Davon abgesehen, sind die Venture-Capital-Aktivitäten für Otto bislang nicht zum Nachteil verlaufen. Eigenen Angaben zufolge hat die Handels- und Dienstleistungsgruppe seit 2008 einen "mittleren dreistelligen Millionenbetrag" in etwa 100 Beteiligungen an Unternehmen der "Digitalwirtschaft" investiert - und das eingesetzte Kapital mehrfach zurückgezahlt bekommen. Dazu Heinemann von Project A Ventures: "Wir sind sehr zufrieden mit unserer Rendite pro Jahr." Im Portfolio befänden sich einige potenzialträchtige Firmen, die auch künftig versprächen, eine gute Rendite abzuwerfen.

Laut Andreas Haug, Gründer und General Partner bei der Otto-eigenen, auf Venture Capital spezialisierten E.Eventure mit Sitz in Hamburg und San Franzisco, geht es aber keineswegs darum, eine "Alles-meins"-Mentalität zu entwickeln. Das Ziel sei vielmehr, mit anderen Unternehmen zusammenarbeiten und Co-Investoren zu gewinnen.

Fremdinvestoren bedeuten auch in immer eine Art Proof of Concept, pflichtet Otto-Vorstand Hillebrand ihm bei. Erst wenn man auch Andere für etwas begeistern könne, sei man sicher, das richtige Thema zu verfolgen.

Neues Geld für den E-Commerce

Mit den Online-Plattformen "Collins" und "About you" hat Otto bereits den Versuch gestartet, seinen Versandhandel jüngeren Käufern schmackhaft zu machen. Die beiden Projekte markieren das vorläufige Ende eines langen Wegs, an dessen Anfang - vor beinahe zwei Jahrzehnten - das Unternehmen seinen Warenkatalog erstmals auf digitalen Datenträgern auslieferte.

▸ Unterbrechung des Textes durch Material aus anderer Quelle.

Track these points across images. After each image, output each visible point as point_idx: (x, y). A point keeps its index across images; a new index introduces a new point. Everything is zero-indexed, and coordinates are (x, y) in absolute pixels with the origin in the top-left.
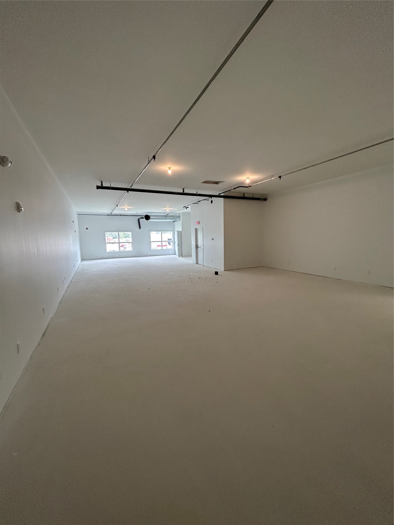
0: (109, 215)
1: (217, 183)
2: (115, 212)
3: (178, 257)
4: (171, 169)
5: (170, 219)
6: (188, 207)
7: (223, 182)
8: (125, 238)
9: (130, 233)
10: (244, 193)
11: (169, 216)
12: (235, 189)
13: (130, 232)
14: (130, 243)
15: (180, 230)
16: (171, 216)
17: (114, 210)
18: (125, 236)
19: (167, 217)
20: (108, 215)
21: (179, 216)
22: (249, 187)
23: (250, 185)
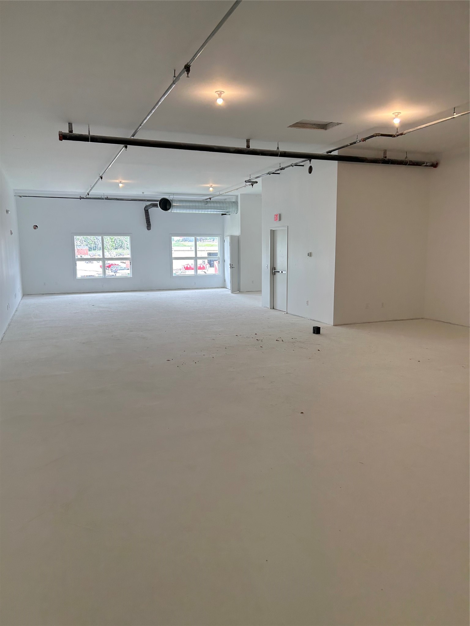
0: (83, 198)
1: (324, 126)
2: (97, 191)
3: (230, 292)
4: (222, 95)
5: (214, 208)
6: (257, 182)
7: (338, 124)
8: (116, 249)
9: (126, 240)
10: (386, 150)
11: (213, 202)
12: (364, 140)
13: (126, 237)
14: (124, 261)
15: (237, 232)
16: (216, 202)
17: (93, 187)
18: (114, 245)
19: (209, 205)
20: (81, 198)
21: (236, 203)
22: (397, 136)
23: (401, 132)
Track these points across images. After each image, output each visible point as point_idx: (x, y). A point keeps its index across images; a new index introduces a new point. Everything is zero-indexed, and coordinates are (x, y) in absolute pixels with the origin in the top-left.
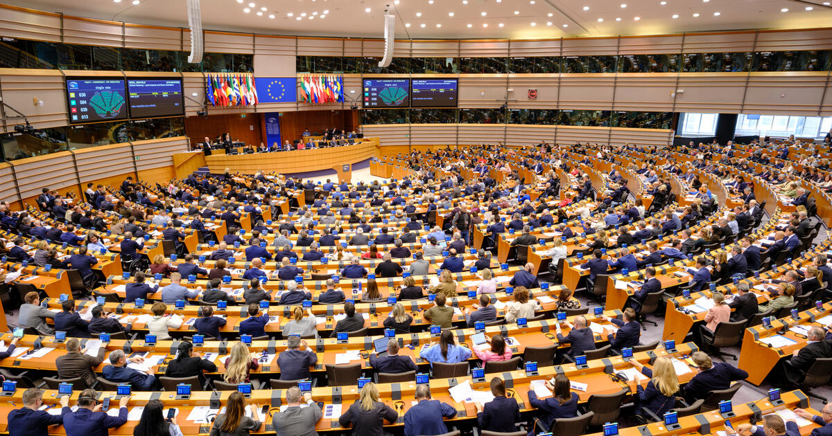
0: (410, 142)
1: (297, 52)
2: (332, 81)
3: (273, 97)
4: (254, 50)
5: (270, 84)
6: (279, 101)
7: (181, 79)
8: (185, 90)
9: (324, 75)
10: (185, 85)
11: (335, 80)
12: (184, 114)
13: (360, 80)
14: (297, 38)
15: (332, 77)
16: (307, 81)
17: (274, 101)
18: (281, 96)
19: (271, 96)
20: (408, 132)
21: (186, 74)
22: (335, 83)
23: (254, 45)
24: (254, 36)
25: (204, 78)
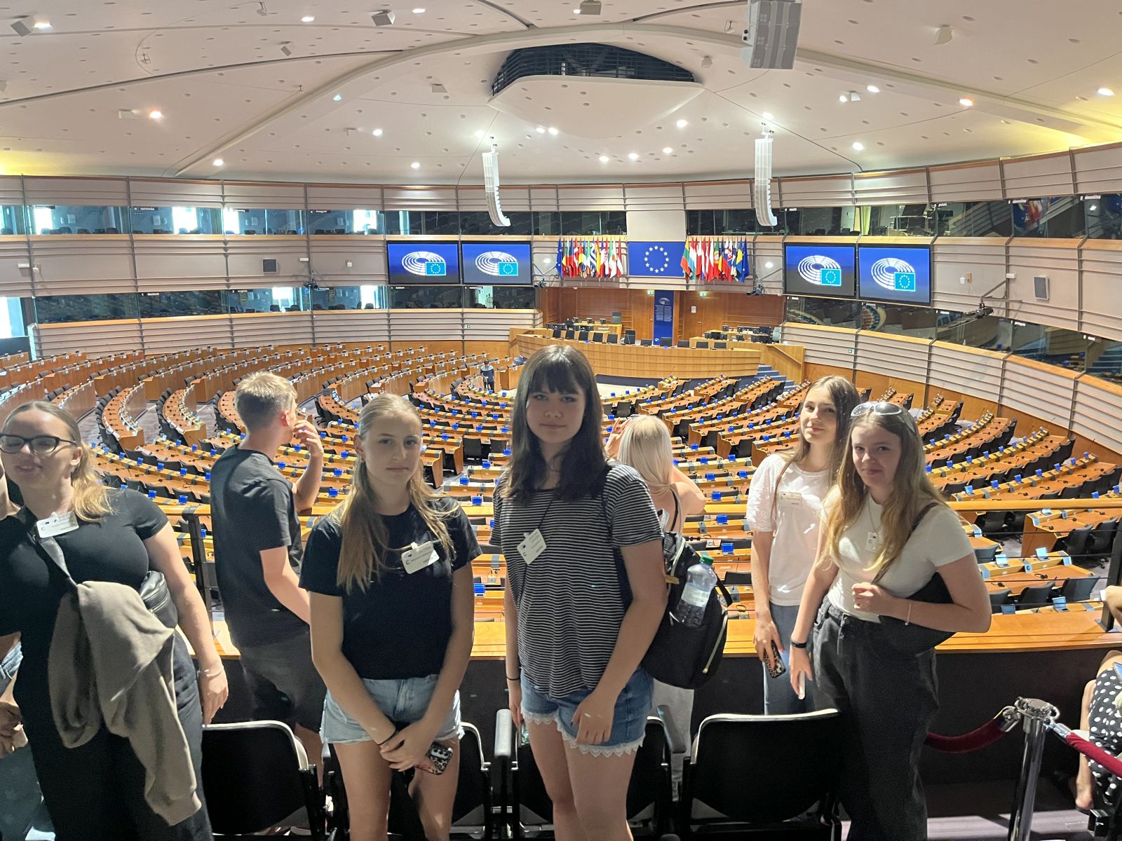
0: (855, 364)
1: (685, 205)
2: (731, 248)
3: (651, 269)
4: (625, 206)
5: (649, 251)
6: (660, 274)
7: (529, 242)
8: (535, 257)
9: (720, 237)
10: (535, 251)
11: (736, 247)
12: (531, 284)
13: (780, 246)
14: (683, 185)
15: (730, 241)
16: (695, 248)
17: (653, 273)
18: (663, 267)
19: (650, 267)
20: (853, 345)
21: (536, 237)
22: (734, 252)
23: (625, 199)
24: (624, 186)
25: (560, 242)
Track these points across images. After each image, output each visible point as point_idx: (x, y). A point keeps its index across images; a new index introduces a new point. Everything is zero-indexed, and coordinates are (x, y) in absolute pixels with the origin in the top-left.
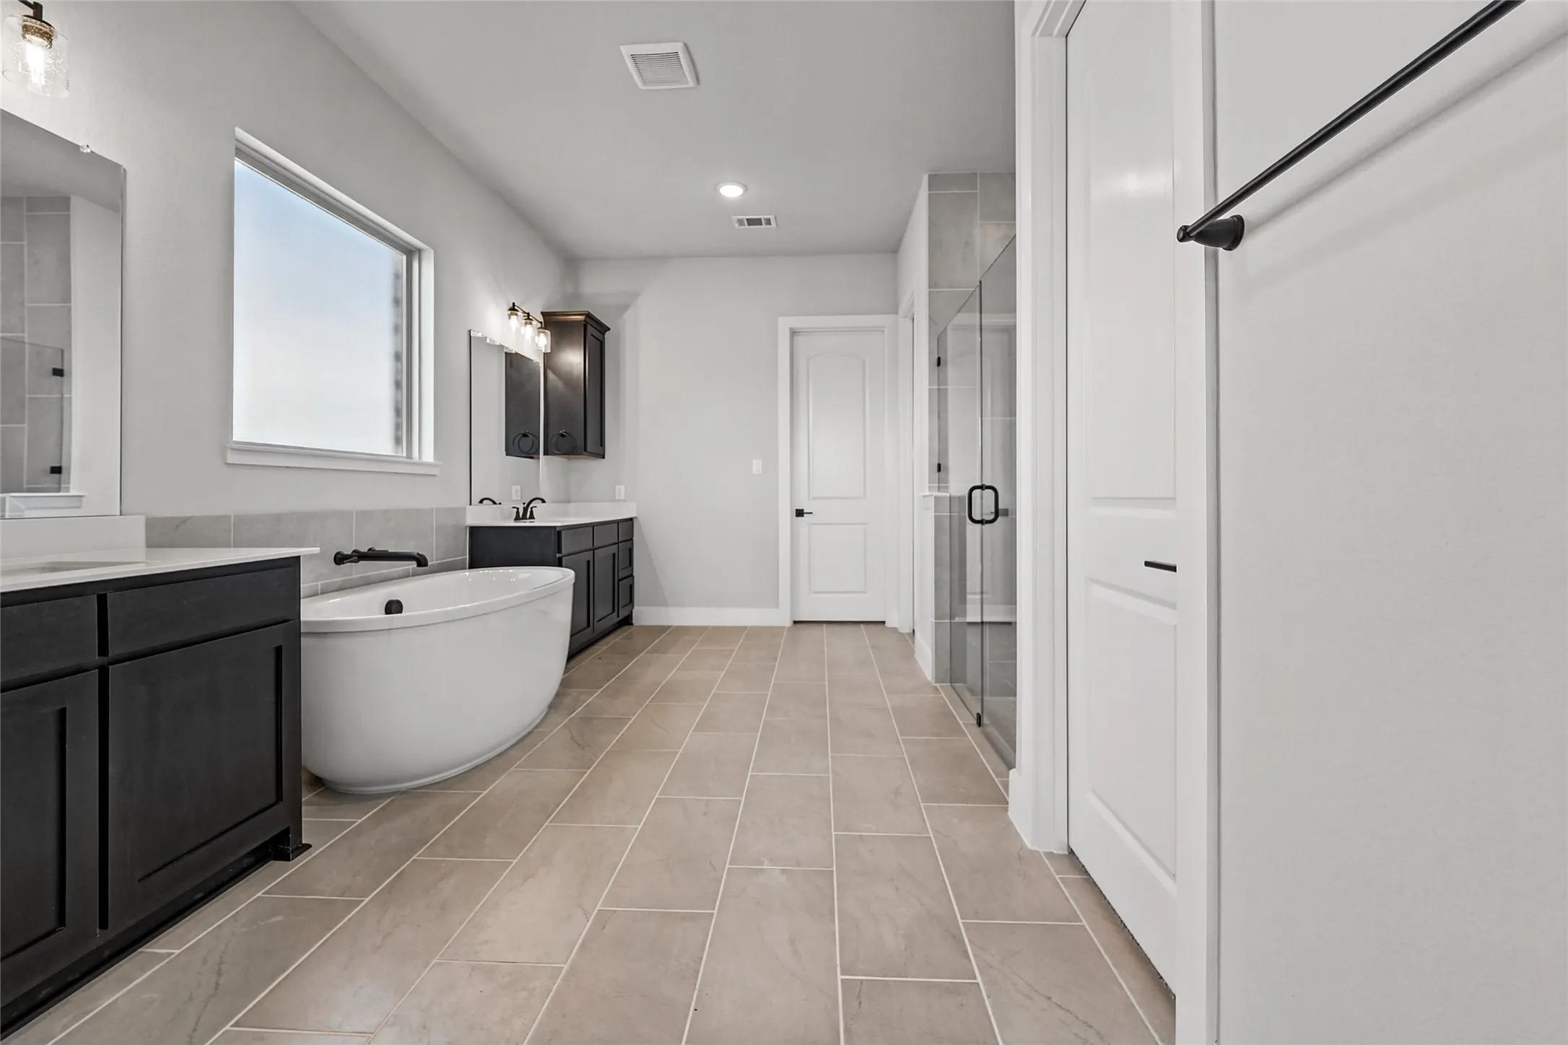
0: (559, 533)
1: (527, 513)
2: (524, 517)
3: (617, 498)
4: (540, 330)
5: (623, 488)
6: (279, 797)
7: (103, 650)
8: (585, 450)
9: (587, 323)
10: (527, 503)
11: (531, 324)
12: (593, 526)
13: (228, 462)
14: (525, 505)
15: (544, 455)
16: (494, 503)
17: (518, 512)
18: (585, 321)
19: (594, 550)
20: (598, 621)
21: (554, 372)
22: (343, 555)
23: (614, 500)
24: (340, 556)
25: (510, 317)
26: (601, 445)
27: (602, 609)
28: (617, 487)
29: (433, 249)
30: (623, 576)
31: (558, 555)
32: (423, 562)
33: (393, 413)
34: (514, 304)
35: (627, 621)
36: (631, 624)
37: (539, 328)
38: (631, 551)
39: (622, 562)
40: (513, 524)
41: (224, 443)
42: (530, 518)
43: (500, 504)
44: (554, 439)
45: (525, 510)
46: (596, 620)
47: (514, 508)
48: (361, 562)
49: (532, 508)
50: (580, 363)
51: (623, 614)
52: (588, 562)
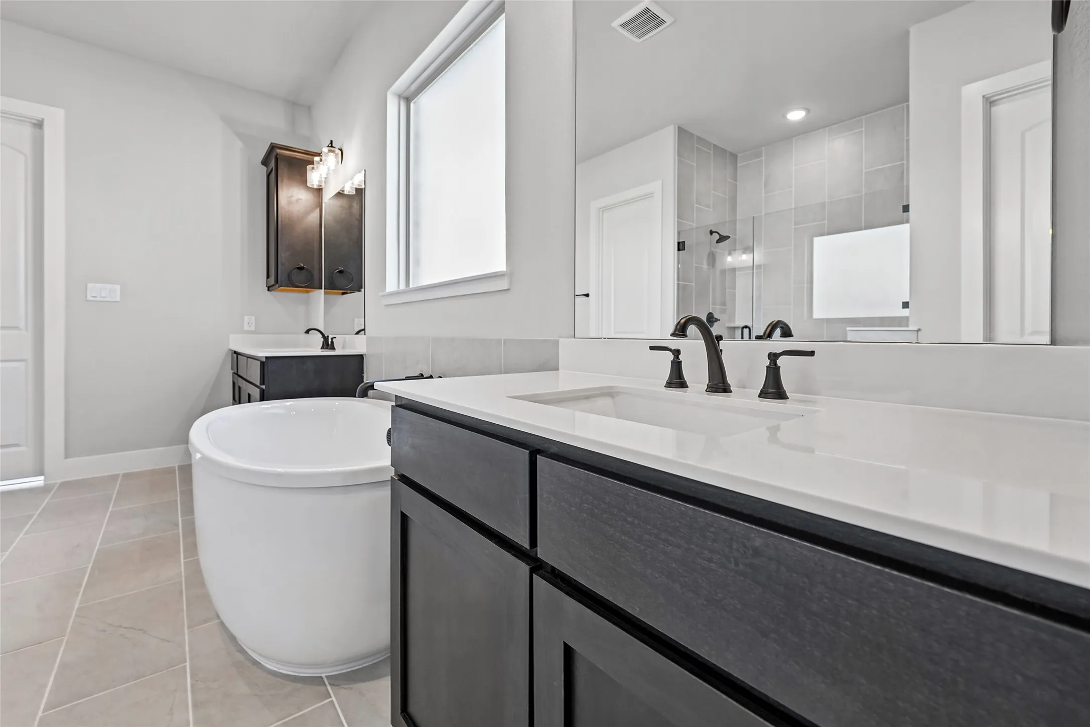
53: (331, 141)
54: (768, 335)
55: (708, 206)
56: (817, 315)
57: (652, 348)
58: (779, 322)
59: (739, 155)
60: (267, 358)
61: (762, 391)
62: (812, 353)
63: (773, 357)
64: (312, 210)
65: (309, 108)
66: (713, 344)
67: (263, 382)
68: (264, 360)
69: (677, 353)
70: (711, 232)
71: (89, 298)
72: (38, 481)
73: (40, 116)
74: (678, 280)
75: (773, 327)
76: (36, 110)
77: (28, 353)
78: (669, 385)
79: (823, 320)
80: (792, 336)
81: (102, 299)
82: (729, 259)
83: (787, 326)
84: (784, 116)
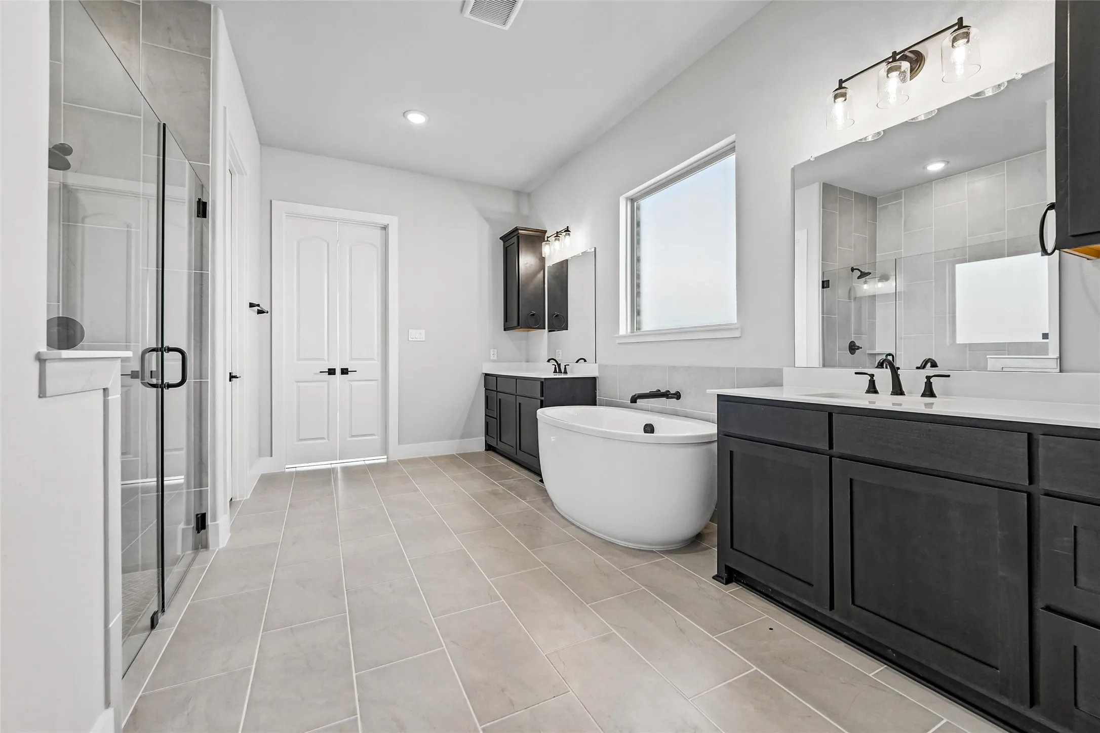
53: (568, 227)
54: (923, 367)
55: (850, 247)
56: (960, 340)
57: (856, 373)
58: (929, 359)
59: (878, 198)
60: (545, 379)
61: (922, 394)
62: (949, 376)
63: (928, 378)
64: (539, 271)
65: (529, 195)
66: (895, 371)
67: (542, 395)
68: (543, 380)
69: (872, 376)
70: (853, 270)
71: (410, 339)
72: (382, 459)
73: (385, 222)
74: (823, 314)
75: (926, 362)
76: (383, 219)
77: (378, 375)
78: (868, 392)
79: (965, 345)
80: (937, 367)
81: (416, 340)
82: (865, 287)
83: (934, 360)
84: (924, 168)
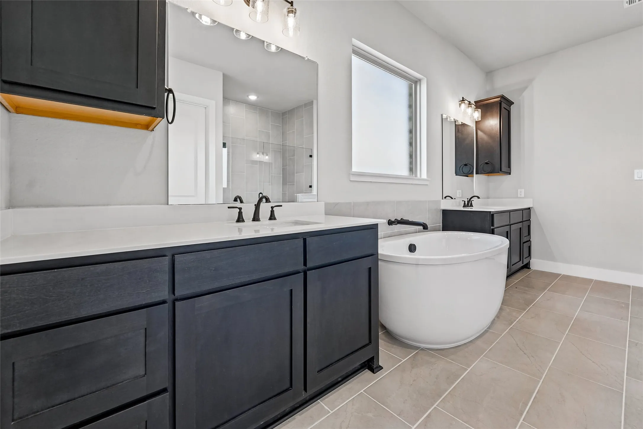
0: (493, 215)
1: (469, 203)
2: (468, 206)
3: (519, 196)
4: (476, 109)
5: (523, 190)
6: (370, 342)
7: (305, 264)
8: (501, 170)
9: (501, 101)
10: (469, 199)
11: (471, 107)
12: (509, 212)
13: (351, 180)
14: (468, 200)
15: (476, 174)
16: (452, 198)
17: (465, 203)
18: (500, 101)
19: (510, 225)
20: (513, 265)
21: (482, 131)
22: (391, 221)
23: (517, 197)
24: (390, 222)
25: (460, 105)
26: (509, 168)
27: (515, 259)
28: (519, 190)
29: (426, 78)
30: (525, 241)
31: (492, 227)
32: (426, 227)
33: (409, 157)
34: (463, 98)
35: (527, 266)
36: (529, 268)
37: (475, 109)
38: (529, 227)
39: (525, 233)
40: (462, 209)
41: (349, 172)
42: (470, 206)
43: (455, 199)
44: (482, 166)
45: (468, 202)
46: (511, 265)
47: (463, 201)
48: (398, 225)
49: (471, 201)
50: (497, 124)
51: (525, 262)
52: (507, 232)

1998 sei der damalige Unternehmenslenker Michael Otto auf ihn zugekommen mit der Aufforderung: "Machen Sie mir das Unternehmen E-Commerce-fähig", erinnert sich Hillebrand, der im Vorstand unter anderem mit den Themen E-Commerce und Business Intelligence betraut ist. Im laufenden Geschäftsjahr, das Ende Februar endet, erzielte Otto einen Online-Umsatz in Höhe von 6,3 Milliarden Euro. Und in den kommenden drei Jahren sieht der Business-Plan E-Commerce-Investitionen von insgesamt etwa 300 Millionen Euro vor.

Darüber hinaus treibt das Kernunternehmen auch die eigene Digitalisierung voran, beispielsweise im Sourcing, in der Logistik, in Web-Enabling und Datenanalyse, Payment ("Yapital") und Forderungs-Management.